[one commentator:] The feting of Poor Things – a heterosexual middle-aged man’s fantasy about nymphomania, with the flimsiest covering of “satire” and a tagged-on message about female genital mutilation being “bad” – merely confirms that feminism still has a long way to go. […]
[another commentator:] This kid loves her body! She has no sense of limitations or propriety! She’s wild and free! Bella learns to enjoy her body. She learns to read. And then she learns to appreciate the joys of employment in a Parisian brothel where she “asserts herself” by bravely informing the punters that they stink. Don’t worry, though, she still loves having sex with them! By this point, I had lost the will to live.
The grotesque, surreal comedy of this film is undeniable. […] We do not know the gender of the implanted infant brain. We are never told exactly what happened to her womb. Can Bella menstruate or get pregnant? Who cares? In a situation where transplants, hybrid animals and bubbles of gastric juice are portrayed in meticulous and fantastical detail, the inconveniences of the real-life body of a sexually active child-woman are too boring to explain.
The film’s message is clearly one of personal discovery and freedom from shame. Yay to that. But how can it be that, in 2024, we are supposed to believe that it’s shocking and surprising for a woman to enjoy sex? And how liberating can it be to have the brain of your own baby implanted into you and then go and work in a brothel? I despair. […]
[yet another commentator] For me, to declare Poor Things feminist would not only be reductive to feminism but also to the film.

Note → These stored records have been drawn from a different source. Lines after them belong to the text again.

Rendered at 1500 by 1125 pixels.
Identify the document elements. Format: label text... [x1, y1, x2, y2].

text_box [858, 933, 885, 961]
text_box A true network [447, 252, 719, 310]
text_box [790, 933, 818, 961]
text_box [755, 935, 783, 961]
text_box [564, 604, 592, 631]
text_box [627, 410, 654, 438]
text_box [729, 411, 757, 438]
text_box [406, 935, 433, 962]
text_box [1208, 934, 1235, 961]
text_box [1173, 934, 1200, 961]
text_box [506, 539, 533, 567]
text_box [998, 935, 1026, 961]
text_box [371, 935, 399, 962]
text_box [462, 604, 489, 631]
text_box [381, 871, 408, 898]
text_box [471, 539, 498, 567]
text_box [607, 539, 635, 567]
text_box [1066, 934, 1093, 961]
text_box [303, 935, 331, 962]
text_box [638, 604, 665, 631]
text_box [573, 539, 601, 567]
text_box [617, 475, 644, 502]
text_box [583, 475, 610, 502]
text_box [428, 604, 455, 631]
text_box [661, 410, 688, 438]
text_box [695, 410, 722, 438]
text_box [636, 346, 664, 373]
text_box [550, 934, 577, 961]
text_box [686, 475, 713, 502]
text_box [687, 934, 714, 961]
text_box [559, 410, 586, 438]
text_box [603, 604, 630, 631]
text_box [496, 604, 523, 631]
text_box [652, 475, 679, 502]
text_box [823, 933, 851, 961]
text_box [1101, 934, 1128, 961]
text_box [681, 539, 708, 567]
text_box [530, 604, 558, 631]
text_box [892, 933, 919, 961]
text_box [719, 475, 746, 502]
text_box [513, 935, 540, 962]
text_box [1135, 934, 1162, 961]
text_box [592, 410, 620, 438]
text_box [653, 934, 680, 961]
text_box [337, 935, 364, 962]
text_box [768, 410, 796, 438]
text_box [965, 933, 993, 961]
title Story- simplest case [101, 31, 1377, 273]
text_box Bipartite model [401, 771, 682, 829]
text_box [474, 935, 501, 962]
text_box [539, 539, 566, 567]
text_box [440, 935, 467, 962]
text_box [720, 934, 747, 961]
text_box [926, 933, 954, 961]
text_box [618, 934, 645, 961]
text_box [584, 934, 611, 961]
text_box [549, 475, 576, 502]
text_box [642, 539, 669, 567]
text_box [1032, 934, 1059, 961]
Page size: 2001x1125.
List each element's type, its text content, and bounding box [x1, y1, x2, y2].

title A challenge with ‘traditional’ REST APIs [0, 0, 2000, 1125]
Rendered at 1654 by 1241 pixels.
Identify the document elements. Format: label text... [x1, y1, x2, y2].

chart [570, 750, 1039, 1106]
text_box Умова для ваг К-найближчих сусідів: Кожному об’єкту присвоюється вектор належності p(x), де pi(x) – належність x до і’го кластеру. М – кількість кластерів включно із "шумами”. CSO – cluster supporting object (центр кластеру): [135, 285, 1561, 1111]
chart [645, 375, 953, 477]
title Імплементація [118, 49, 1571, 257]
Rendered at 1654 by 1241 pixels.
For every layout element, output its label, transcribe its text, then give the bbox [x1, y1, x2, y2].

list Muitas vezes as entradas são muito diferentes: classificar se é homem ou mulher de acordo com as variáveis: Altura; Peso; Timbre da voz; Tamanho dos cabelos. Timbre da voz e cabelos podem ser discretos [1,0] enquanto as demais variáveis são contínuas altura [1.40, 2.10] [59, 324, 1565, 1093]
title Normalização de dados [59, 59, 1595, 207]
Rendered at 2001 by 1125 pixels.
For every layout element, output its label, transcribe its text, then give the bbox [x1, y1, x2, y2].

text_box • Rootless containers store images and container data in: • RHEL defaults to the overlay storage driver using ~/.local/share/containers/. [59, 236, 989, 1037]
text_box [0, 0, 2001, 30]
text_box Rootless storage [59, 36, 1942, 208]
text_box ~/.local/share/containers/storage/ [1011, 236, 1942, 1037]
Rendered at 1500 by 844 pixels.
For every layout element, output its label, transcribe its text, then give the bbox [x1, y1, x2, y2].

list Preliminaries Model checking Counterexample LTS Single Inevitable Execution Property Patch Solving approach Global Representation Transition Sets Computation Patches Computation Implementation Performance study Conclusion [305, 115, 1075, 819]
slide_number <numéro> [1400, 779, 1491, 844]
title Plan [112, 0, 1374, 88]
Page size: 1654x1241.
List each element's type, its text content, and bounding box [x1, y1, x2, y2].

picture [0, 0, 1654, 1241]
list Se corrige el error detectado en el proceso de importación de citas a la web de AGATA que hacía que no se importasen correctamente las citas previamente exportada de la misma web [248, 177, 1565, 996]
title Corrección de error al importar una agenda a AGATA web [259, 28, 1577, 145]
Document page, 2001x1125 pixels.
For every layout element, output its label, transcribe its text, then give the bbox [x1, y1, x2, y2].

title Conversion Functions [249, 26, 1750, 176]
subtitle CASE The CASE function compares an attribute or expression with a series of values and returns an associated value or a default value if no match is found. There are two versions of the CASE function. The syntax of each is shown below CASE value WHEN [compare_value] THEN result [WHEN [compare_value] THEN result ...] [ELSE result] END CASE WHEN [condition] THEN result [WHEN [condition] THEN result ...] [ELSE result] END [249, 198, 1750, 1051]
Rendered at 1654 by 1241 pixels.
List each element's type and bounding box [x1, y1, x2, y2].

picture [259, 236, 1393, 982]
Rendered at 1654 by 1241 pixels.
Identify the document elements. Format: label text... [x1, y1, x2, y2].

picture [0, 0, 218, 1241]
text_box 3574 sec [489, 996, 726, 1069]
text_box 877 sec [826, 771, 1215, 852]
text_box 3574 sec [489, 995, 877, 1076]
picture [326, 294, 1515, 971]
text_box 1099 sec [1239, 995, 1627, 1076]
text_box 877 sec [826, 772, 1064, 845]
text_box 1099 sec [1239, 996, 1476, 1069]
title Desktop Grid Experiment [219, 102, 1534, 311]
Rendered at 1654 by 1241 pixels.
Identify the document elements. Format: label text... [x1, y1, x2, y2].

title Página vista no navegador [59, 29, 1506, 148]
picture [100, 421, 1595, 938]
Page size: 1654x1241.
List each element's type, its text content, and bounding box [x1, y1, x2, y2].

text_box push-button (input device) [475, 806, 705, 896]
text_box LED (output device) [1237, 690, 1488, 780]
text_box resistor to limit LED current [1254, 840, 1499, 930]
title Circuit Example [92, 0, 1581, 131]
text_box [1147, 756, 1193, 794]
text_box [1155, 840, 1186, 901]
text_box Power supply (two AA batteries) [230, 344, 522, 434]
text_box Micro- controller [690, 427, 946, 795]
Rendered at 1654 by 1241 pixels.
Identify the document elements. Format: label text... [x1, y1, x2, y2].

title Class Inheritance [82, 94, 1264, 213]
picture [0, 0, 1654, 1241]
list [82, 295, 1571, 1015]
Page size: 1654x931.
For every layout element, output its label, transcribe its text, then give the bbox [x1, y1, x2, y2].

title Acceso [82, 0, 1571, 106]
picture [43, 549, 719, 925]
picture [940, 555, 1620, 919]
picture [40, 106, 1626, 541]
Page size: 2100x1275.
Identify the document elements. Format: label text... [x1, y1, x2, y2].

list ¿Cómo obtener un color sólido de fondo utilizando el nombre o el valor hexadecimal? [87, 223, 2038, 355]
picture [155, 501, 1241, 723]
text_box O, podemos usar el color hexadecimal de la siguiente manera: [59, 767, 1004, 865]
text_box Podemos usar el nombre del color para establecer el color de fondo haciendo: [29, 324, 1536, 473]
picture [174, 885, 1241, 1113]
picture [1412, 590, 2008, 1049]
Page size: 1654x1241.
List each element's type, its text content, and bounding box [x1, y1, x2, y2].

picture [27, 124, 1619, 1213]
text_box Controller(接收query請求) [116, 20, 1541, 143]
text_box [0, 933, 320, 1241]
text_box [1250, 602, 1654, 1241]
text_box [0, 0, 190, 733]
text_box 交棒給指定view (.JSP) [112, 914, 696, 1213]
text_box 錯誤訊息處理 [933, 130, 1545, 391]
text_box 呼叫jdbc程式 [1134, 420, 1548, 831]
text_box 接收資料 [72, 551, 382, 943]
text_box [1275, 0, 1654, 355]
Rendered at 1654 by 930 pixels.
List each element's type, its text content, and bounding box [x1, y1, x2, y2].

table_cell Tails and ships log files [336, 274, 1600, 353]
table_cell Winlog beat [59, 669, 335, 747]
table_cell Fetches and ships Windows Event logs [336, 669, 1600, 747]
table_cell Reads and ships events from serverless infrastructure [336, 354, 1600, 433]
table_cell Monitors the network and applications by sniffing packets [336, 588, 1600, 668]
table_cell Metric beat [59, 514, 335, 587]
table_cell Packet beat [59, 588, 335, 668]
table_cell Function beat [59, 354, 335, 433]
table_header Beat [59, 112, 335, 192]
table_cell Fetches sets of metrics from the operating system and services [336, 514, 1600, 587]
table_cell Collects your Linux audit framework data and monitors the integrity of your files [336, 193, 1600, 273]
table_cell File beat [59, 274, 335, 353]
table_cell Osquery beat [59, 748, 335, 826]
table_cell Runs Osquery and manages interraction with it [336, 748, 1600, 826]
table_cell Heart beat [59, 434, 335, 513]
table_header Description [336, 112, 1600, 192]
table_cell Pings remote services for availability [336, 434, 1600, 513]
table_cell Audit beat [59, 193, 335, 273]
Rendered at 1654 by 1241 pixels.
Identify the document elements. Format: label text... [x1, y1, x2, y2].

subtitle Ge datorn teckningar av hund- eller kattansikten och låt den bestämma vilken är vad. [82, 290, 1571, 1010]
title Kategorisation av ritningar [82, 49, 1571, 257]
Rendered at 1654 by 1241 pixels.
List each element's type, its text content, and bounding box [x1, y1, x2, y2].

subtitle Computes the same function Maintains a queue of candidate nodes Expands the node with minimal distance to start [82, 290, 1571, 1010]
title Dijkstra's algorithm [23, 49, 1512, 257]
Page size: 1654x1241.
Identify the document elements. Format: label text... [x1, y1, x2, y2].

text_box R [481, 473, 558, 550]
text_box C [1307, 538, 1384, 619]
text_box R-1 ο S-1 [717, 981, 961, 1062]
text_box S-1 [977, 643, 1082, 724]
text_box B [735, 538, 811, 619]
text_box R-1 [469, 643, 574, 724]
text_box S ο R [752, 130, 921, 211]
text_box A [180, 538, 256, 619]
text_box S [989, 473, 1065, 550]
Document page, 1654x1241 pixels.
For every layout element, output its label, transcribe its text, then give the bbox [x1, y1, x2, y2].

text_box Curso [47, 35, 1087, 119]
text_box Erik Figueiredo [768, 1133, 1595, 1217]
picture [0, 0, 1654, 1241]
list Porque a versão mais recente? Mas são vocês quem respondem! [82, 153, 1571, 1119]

Yes, Bella has loads of sex and […] focuses only on her pleasure. While shagging her way round Europe, she escapes men who wish to control her – another win for the “Poor Things is feminist” school of thought.
But for everyone who felt empowered watching her story play out on screen, another five felt cheated out of a true depiction of the female experience. For some, the sheer amount of on-screen sex veered into a male fantasy of womanhood, directed and written by a man, and epitomising the male gaze.
[and another:] Bloated wank fantasy or simple-hearted bildungsroman? Poor Things is both. The plot is this: Frankenstein creates a manic pixie baby dream girl who’s also a socialist PhD hooker who’s also a thoroughly modern Millie and striking fashion plate who makes no emotional demands and is also a really intelligent nymphomaniac without a jealous bone in her body. With her fresh mind, literal interpretation of events and gorgeous looks, she’s just so bewitchingly bold and artlessly instinctual and unspoilt that she drives men mad with lust and love and longing. But those men just want to control her.
Bella’s “adventures” are 98% penetrative heterosexual sex and 2% conversation. I was particularly grateful for her foray into brothel life, because men who write stories can’t imagine any job for women except prostitution, and then they turn themselves inside out spaffing off about how it’s all just so philosophically interesting, and add insult to injury by putting these masturbatory, self-justifying thoughts into the mouths of fictional women.
[one more:] […] Greta Gerwig’s Barbie, which featured a similar plot, an overwhelming reliance on fish-out-of-water humour, and a similar propensity for didactic, simplistic morality. In both films, a woman created by men goes on a quest for self-determination and meaning, realises she hates the horrors of the “real” world, and decides to settle for a sense of slightly enlightened equilibrium back in her cloistered old world. In both films, I found it astounding that the surface-level allusions to feminist ideals were greeted with such outsized praise.
Poor Things reminded me of the Tumblr-level gender politics of my high school years, which dictated that a woman’s power is inherently linked to her anatomy and fucking as much as you can is a source of uncomplicated liberation. There’s nothing particularly wrong with those ideas, but Poor Things makes no effort at all to complicate or question them […]
Some of my favourite films are women’s stories by men. But Poor Things struck me as self-congratulatory and fake deep, obsessed with its own radical approach to a female coming-of-age story. It feels like Barbie for people who thought they were a little too smart for Barbie, but still want their discussions of gender politics served up to them in neat little inspirational speeches.